PC接続は、手持ちの「Mac Book Air」とWindows 7マシンで試した。対応OSのマシンならドライバーは必要なし。ハイレゾ音源を再生すると解像感が加わり、さらに上質な印象になった。「Audirvana」などの一般的なアプリケーションで利用できるが、ティアックがユーザー向けに配布しているオリジナルソフト「HR Audio Player」もなかなか使い勝手が良い。英語版のみで機能的にもシンプルだが、プレイリスト再生など最低限の機能は備えている。
最後にiPhone 5とiPad miniからのハイレゾ再生を試して見よう。前述の通り、接続にCCKは必要なし。普段充電に使用しているLightningケーブルでUSB端子に繋ぎ、HFプレーヤーを起動すると、HDライブラリ内のハイレゾ音源を再生できるようになる。HA-P50は96kHz/24bitまでの対応だが、音源が192kHzでもDSDでも、アプリ側が自動的にダウンサンプリングしてくれるので再生は可能だった。それも192kHz対応デバイスと聴き比べてもほとんど遜色のないくらい、高いレベルの音を聴くことができる。このあたりはHFプレーヤーの機能をほめるべきかもしれないが、それも「HA-P50」の音があってこそだろう。
なお、ティアックではiOS版の「HR Audio Player」を提供している。中身は「HFプレーヤー」とほぼ共通だが、対応するティアック製品を接続したときだけ起動する仕様で、ハイレゾ音源を扱うための課金はなし。今回は既にアプリ内課金済みの「HFプレーヤー」を持っていたのでそちらを使用したが、HA-P50でハイレゾ再生を始めるなら「HR Audio Player」を利用すればいい。
ちなみに、手元にiOS6のiPhone 4sもあったので、参考までに「HR Audio Player」を入れてみたところ、やはりロールスイッチは働かず、96kHz/24bitのハイレゾ音源は自動的に48kHzにダウンサンプリング出力された。こちらは音の劣化もすぐに分かるレベルだったが、それでも音が出せるところは親切といえるのかもしれない。なお、今回は試していないが、CCKがあればiOS6でも96kHz/24bitまでのハイレゾ再生は行えるという。
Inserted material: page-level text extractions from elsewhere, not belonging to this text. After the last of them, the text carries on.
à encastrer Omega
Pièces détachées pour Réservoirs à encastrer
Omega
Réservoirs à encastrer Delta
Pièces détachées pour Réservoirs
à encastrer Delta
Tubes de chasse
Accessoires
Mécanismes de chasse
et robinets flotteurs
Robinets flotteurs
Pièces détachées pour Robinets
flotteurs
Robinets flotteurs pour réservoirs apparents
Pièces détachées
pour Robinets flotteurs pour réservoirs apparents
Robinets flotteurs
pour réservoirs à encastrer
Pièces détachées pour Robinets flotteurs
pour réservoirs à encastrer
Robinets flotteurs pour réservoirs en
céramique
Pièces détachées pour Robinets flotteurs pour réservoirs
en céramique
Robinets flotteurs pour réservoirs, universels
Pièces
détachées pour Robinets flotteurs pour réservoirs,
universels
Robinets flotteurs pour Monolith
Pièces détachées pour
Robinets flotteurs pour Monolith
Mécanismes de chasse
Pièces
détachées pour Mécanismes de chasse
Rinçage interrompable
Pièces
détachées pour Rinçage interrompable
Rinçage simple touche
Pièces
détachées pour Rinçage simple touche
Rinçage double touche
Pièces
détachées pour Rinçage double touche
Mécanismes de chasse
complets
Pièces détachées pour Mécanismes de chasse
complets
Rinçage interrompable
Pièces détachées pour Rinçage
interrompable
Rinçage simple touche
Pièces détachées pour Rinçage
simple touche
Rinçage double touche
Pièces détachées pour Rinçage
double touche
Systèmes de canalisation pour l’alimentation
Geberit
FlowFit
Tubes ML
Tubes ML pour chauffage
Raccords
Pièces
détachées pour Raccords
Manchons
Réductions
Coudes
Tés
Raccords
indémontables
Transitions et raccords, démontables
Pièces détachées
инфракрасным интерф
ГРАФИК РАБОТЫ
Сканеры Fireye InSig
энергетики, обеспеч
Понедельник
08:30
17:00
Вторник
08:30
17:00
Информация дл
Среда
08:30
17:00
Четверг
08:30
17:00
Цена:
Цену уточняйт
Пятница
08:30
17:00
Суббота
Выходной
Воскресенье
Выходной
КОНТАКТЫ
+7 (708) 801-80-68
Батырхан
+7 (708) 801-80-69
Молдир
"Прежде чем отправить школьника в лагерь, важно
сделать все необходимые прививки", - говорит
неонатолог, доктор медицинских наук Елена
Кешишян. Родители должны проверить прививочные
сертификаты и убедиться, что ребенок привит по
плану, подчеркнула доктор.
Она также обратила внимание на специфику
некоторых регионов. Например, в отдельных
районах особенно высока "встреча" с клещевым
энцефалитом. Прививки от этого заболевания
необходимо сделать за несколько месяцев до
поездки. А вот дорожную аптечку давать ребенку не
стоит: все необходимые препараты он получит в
「HA-P50」は、多彩な入力と確かな駆動力が魅力のヘッドフォンアンプだ。ヘッドフォン以外のアナログ出力はもっていないため、スピーカーでハイレゾ音源を楽しみたい人には適さないが、出力をヘッドフォンやイヤフォンに限るなら十分に期待に応えてくれるアイテムだと思う。メインターゲットになるのは、iPhoneは持っているが、ハイレゾ対応のポータブルプレーヤーにも興味のあるという人だろうか。“2台持ち”にするのなら、しっかりしたヘッドフォンアンプを導入するのも良い選択だと思う。